The airway is the upper part of the respiratory tract, which allows the passage of air into the lungs. It is comprised of the mouth, nose, pharynx, larynx and trachea. When we inhale, negative pressure in the thoracic cavity causes air (and therefore oxygen) to enter through the upper airway via the pharynx into the trachea to reach the alveoli. Subsequent gas exchange occurs between the alveoli and the blood stream providing oxygenation of the blood via the blood gas membrane.

Significant Airway Anatomy Differences in Children

Figure 2. Upper airway anatomy differences in children.

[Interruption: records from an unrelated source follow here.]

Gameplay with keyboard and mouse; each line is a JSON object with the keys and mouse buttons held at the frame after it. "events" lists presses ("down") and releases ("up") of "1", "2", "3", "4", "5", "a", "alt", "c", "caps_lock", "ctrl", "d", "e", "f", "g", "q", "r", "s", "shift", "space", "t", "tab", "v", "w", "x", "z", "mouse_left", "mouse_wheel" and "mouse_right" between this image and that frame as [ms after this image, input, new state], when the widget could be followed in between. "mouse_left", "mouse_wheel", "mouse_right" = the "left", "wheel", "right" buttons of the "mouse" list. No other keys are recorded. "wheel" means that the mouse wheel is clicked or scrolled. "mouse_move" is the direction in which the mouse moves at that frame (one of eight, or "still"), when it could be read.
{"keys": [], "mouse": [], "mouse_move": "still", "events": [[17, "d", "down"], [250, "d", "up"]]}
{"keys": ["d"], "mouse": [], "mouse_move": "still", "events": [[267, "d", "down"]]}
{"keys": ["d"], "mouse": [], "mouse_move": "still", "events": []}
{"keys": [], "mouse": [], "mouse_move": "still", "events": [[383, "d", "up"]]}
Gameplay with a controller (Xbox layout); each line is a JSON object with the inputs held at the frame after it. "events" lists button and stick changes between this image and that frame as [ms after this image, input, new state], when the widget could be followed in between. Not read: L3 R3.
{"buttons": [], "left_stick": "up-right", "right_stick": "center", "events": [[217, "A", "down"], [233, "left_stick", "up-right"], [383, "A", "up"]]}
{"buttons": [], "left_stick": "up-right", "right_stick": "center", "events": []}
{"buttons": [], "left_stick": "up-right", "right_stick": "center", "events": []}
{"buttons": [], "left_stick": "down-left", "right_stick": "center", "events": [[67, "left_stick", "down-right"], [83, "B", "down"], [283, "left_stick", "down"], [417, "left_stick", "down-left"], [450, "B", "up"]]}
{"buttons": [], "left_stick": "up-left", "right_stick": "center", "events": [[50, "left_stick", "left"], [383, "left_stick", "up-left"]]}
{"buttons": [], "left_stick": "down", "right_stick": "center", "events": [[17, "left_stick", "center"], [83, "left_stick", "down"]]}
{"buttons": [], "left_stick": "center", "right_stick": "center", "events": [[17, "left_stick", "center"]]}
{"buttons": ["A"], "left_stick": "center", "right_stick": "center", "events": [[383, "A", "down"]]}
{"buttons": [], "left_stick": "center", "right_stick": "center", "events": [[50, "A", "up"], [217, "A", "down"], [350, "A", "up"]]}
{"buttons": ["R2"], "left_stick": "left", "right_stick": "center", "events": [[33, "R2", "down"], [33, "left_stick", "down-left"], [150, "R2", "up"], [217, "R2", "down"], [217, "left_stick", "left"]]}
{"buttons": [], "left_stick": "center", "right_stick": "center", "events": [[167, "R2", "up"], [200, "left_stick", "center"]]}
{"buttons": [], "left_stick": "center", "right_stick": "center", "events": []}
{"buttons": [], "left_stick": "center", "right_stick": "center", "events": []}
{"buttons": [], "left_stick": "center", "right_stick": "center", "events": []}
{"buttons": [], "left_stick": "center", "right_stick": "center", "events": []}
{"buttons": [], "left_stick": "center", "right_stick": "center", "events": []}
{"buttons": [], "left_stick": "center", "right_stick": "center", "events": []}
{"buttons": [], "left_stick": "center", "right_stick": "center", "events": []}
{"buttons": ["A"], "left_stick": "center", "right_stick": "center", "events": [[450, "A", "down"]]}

In the airways, airway resistance is inversely proportional to the airway radius to the power 4 (104), which means that a small reduction in airway radius in a child will have a much greater impact than the same reduction in an adult. In infants and young children the airways are smaller and much narrower than in adults. Therefore the airway resistance is correspondingly also greater in children. Children are therefore more severely affected by any conditions which compromise the size of the airway.

Neck, Head and Mouth

Differences in the anatomy of the neck, mouth and head also make management of the airway more difficult. In infants, the head is much larger in relation to the body. Infants have a large occiput and a short neck which together contribute to neck flexion when placed supine. If the child has a reduced level of consciousness this can lead to airway occlusion. In children the mouth is much smaller than in adults but with a proportionally larger tongue. Again this can lead to airway occlusion in a child with a decreased conscious level.

Nose and Pharynx

Infants are “obligate nasal breathers” until around 6 months of age. This therefore means that anything causing obstruction of their nasal passages could result in airway compromise. This commonly occurs in upper respiratory infections where a large amount of mucous is produced (bronchiolitis) and also in babies born with narrowed nasal passages (choanal stenosis/atresia).

Larynx and Epiglottis

In babies the larynx is situated higher and more anteriorly than in the older child/adult and the cricoid cartilage is the narrowest point of the upper airway. The epiglottis is relatively large compared to adults and projects posteriorly. These changes make babies more difficult to intubate and due to the fact that the narrowest point of the airway is at the cricoid cartilage. Infants under 6 months will usually be intubated with an un-cuffed endotracheal tube. Over 6 months of age a cuffed tube is preferentially used as it prevents multiple intubations and prevents leak in cases such as croup (when the airway inflammation changes).